» Records for this task

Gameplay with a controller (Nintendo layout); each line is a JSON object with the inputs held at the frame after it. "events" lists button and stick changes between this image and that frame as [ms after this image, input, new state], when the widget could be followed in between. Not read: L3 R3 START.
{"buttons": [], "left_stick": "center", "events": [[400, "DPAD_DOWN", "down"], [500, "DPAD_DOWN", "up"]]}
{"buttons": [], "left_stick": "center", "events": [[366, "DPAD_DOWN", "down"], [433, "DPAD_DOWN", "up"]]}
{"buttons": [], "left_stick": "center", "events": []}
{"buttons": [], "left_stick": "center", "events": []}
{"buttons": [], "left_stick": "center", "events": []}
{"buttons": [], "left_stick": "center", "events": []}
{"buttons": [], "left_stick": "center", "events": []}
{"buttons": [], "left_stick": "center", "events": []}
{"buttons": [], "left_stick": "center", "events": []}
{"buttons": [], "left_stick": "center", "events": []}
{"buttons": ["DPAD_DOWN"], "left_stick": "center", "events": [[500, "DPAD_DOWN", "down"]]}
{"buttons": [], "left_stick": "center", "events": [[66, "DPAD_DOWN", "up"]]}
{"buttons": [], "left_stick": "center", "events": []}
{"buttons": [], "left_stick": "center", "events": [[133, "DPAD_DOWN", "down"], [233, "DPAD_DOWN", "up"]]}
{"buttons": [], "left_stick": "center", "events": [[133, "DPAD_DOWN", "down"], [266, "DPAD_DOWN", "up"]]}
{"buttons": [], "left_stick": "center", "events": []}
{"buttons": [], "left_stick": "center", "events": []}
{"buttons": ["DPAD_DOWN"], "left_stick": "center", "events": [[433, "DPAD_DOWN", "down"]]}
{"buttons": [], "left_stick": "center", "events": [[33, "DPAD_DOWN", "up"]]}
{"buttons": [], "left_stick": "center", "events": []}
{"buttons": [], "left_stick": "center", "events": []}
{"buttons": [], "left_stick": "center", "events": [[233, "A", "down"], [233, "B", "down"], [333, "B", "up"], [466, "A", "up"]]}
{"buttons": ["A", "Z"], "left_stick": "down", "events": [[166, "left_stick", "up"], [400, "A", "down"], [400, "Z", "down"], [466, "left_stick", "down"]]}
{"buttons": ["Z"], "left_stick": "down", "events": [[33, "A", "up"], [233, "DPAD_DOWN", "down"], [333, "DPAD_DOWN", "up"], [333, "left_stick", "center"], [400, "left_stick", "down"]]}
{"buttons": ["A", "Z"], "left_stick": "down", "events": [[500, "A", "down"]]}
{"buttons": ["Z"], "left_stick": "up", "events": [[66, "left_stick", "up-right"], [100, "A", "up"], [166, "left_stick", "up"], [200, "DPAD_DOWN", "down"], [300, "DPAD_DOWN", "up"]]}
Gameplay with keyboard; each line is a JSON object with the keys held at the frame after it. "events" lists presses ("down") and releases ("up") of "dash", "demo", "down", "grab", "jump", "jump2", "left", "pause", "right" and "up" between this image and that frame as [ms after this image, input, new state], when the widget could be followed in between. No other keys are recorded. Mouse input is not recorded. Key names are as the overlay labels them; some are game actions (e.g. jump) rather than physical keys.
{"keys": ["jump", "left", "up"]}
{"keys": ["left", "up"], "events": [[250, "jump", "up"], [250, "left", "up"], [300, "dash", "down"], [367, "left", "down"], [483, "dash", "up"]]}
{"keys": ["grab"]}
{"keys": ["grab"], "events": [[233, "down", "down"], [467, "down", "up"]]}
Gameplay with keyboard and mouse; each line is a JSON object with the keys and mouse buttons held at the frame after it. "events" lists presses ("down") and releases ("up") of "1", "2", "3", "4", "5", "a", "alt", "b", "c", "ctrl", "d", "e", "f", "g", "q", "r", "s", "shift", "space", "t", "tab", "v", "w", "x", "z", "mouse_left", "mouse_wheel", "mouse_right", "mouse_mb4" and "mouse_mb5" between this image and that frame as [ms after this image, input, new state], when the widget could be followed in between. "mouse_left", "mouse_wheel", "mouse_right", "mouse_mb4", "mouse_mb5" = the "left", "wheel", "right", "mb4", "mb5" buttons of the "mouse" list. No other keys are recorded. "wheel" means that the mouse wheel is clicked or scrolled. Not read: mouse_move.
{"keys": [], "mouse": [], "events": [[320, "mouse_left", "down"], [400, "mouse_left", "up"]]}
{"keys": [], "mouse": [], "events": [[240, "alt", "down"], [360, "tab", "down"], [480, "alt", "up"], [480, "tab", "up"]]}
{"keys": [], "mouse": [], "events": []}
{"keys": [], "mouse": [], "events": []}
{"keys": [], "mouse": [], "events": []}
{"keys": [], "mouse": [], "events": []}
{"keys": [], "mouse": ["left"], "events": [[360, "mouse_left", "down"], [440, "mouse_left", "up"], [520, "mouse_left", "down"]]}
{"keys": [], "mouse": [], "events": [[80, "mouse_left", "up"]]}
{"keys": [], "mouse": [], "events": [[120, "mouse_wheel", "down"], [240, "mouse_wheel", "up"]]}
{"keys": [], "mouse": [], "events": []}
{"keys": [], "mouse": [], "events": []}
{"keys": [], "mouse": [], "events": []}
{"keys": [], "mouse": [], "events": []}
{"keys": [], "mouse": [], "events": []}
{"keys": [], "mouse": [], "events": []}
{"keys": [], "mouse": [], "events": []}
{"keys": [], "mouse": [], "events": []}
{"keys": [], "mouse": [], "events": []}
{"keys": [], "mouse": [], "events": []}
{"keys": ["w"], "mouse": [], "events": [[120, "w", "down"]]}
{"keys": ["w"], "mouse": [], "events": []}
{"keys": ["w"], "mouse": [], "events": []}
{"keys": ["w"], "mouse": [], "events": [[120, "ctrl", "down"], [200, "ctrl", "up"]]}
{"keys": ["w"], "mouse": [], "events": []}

» What is needed
With nothing added or dropped, reproduce all the data exactly.

» Solution for this problem
Gameplay with a controller (Nintendo layout); each line is a JSON object with the inputs held at the frame after it. "events" lists button and stick changes between this image and that frame as [ms after this image, input, new state], when the widget could be followed in between. Not read: L3 R3 START.
{"buttons": [], "left_stick": "center", "events": [[400, "DPAD_DOWN", "down"], [500, "DPAD_DOWN", "up"]]}
{"buttons": [], "left_stick": "center", "events": [[366, "DPAD_DOWN", "down"], [433, "DPAD_DOWN", "up"]]}
{"buttons": [], "left_stick": "center", "events": []}
{"buttons": [], "left_stick": "center", "events": []}
{"buttons": [], "left_stick": "center", "events": []}
{"buttons": [], "left_stick": "center", "events": []}
{"buttons": [], "left_stick": "center", "events": []}
{"buttons": [], "left_stick": "center", "events": []}
{"buttons": [], "left_stick": "center", "events": []}
{"buttons": [], "left_stick": "center", "events": []}
{"buttons": ["DPAD_DOWN"], "left_stick": "center", "events": [[500, "DPAD_DOWN", "down"]]}
{"buttons": [], "left_stick": "center", "events": [[66, "DPAD_DOWN", "up"]]}
{"buttons": [], "left_stick": "center", "events": []}
{"buttons": [], "left_stick": "center", "events": [[133, "DPAD_DOWN", "down"], [233, "DPAD_DOWN", "up"]]}
{"buttons": [], "left_stick": "center", "events": [[133, "DPAD_DOWN", "down"], [266, "DPAD_DOWN", "up"]]}
{"buttons": [], "left_stick": "center", "events": []}
{"buttons": [], "left_stick": "center", "events": []}
{"buttons": ["DPAD_DOWN"], "left_stick": "center", "events": [[433, "DPAD_DOWN", "down"]]}
{"buttons": [], "left_stick": "center", "events": [[33, "DPAD_DOWN", "up"]]}
{"buttons": [], "left_stick": "center", "events": []}
{"buttons": [], "left_stick": "center", "events": []}
{"buttons": [], "left_stick": "center", "events": [[233, "A", "down"], [233, "B", "down"], [333, "B", "up"], [466, "A", "up"]]}
{"buttons": ["A", "Z"], "left_stick": "down", "events": [[166, "left_stick", "up"], [400, "A", "down"], [400, "Z", "down"], [466, "left_stick", "down"]]}
{"buttons": ["Z"], "left_stick": "down", "events": [[33, "A", "up"], [233, "DPAD_DOWN", "down"], [333, "DPAD_DOWN", "up"], [333, "left_stick", "center"], [400, "left_stick", "down"]]}
{"buttons": ["A", "Z"], "left_stick": "down", "events": [[500, "A", "down"]]}
{"buttons": ["Z"], "left_stick": "up", "events": [[66, "left_stick", "up-right"], [100, "A", "up"], [166, "left_stick", "up"], [200, "DPAD_DOWN", "down"], [300, "DPAD_DOWN", "up"]]}
Gameplay with keyboard; each line is a JSON object with the keys held at the frame after it. "events" lists presses ("down") and releases ("up") of "dash", "demo", "down", "grab", "jump", "jump2", "left", "pause", "right" and "up" between this image and that frame as [ms after this image, input, new state], when the widget could be followed in between. No other keys are recorded. Mouse input is not recorded. Key names are as the overlay labels them; some are game actions (e.g. jump) rather than physical keys.
{"keys": ["jump", "left", "up"]}
{"keys": ["left", "up"], "events": [[250, "jump", "up"], [250, "left", "up"], [300, "dash", "down"], [367, "left", "down"], [483, "dash", "up"]]}
{"keys": ["grab"]}
{"keys": ["grab"], "events": [[233, "down", "down"], [467, "down", "up"]]}
Gameplay with keyboard and mouse; each line is a JSON object with the keys and mouse buttons held at the frame after it. "events" lists presses ("down") and releases ("up") of "1", "2", "3", "4", "5", "a", "alt", "b", "c", "ctrl", "d", "e", "f", "g", "q", "r", "s", "shift", "space", "t", "tab", "v", "w", "x", "z", "mouse_left", "mouse_wheel", "mouse_right", "mouse_mb4" and "mouse_mb5" between this image and that frame as [ms after this image, input, new state], when the widget could be followed in between. "mouse_left", "mouse_wheel", "mouse_right", "mouse_mb4", "mouse_mb5" = the "left", "wheel", "right", "mb4", "mb5" buttons of the "mouse" list. No other keys are recorded. "wheel" means that the mouse wheel is clicked or scrolled. Not read: mouse_move.
{"keys": [], "mouse": [], "events": [[320, "mouse_left", "down"], [400, "mouse_left", "up"]]}
{"keys": [], "mouse": [], "events": [[240, "alt", "down"], [360, "tab", "down"], [480, "alt", "up"], [480, "tab", "up"]]}
{"keys": [], "mouse": [], "events": []}
{"keys": [], "mouse": [], "events": []}
{"keys": [], "mouse": [], "events": []}
{"keys": [], "mouse": [], "events": []}
{"keys": [], "mouse": ["left"], "events": [[360, "mouse_left", "down"], [440, "mouse_left", "up"], [520, "mouse_left", "down"]]}
{"keys": [], "mouse": [], "events": [[80, "mouse_left", "up"]]}
{"keys": [], "mouse": [], "events": [[120, "mouse_wheel", "down"], [240, "mouse_wheel", "up"]]}
{"keys": [], "mouse": [], "events": []}
{"keys": [], "mouse": [], "events": []}
{"keys": [], "mouse": [], "events": []}
{"keys": [], "mouse": [], "events": []}
{"keys": [], "mouse": [], "events": []}
{"keys": [], "mouse": [], "events": []}
{"keys": [], "mouse": [], "events": []}
{"keys": [], "mouse": [], "events": []}
{"keys": [], "mouse": [], "events": []}
{"keys": [], "mouse": [], "events": []}
{"keys": ["w"], "mouse": [], "events": [[120, "w", "down"]]}
{"keys": ["w"], "mouse": [], "events": []}
{"keys": ["w"], "mouse": [], "events": []}
{"keys": ["w"], "mouse": [], "events": [[120, "ctrl", "down"], [200, "ctrl", "up"]]}
{"keys": ["w"], "mouse": [], "events": []}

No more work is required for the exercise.